Now, I'm also not knocking safety requirements. I'm fully aware that some of
those structures exist for a very good reason -- I just feel like we have gone
way overboard in virtually every industry. For a great piece discussing the
medical industry specific, I highly recommend this essay:
[https://faculty.chicagobooth.edu/john.cochrane/research/pape...](https://faculty.chicagobooth.edu/john.cochrane/research/papers/after_aca.pdf)

------
mongol
Really eye-opening to read in order.

------
LiesNStartupPR
Original blog post author here.
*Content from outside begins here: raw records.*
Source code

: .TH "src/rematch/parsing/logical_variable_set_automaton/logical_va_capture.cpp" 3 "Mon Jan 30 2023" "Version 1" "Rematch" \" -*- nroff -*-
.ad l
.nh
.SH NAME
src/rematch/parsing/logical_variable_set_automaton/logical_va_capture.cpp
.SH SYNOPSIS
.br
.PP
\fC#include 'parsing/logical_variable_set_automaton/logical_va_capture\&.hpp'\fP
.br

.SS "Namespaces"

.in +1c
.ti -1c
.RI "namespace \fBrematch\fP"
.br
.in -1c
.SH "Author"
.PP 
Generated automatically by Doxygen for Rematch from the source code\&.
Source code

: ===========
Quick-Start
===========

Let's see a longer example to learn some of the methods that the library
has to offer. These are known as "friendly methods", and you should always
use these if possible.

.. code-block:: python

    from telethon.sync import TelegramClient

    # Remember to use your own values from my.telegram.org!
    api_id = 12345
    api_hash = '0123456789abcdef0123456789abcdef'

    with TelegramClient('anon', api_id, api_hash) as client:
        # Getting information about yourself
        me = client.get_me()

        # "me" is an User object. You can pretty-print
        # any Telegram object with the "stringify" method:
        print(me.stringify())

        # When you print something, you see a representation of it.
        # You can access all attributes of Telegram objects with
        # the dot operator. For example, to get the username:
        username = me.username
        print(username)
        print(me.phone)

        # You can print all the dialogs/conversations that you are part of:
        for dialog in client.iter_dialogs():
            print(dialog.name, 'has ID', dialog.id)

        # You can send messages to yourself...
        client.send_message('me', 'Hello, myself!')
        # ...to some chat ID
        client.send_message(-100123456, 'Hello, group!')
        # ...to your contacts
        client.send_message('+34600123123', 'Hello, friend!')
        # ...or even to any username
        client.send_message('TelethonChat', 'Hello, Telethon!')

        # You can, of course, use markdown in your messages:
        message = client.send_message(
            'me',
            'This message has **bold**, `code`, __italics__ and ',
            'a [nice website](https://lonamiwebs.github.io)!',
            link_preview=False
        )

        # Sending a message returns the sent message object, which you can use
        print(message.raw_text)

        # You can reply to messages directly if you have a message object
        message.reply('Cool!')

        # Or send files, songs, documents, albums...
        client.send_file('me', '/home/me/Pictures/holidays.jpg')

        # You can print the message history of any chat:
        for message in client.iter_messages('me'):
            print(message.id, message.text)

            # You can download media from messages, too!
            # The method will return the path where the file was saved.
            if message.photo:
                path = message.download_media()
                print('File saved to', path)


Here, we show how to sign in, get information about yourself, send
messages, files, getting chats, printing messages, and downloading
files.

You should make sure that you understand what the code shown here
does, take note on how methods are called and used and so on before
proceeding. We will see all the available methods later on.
Thanks to everyone for their comments, I've
tried to answer as much of the issues raised as I can in a new blog post,
here.

[http://liesandstartuppr.blogspot.com/2016/12/medical-
ultraso...](http://liesandstartuppr.blogspot.com/2016/12/medical-ultrasound-
systems-pt-ii-where.html)

TL;DR summary - ultrasound engineers are not stupid, are adding capabilities
as they can, and driving costs down, but demands keep rising as new
applications are found, and there is not yet the "killer app" demand for
ultrasound that will drive smartphone sized economies of scale to lower prices
massively. Regulation is not a huge cost driver (and you seriously do not want
no regulation), and there is no cartel action in ultrasound conspiring to keep
prices high, it's actually an incredibly competitive industry.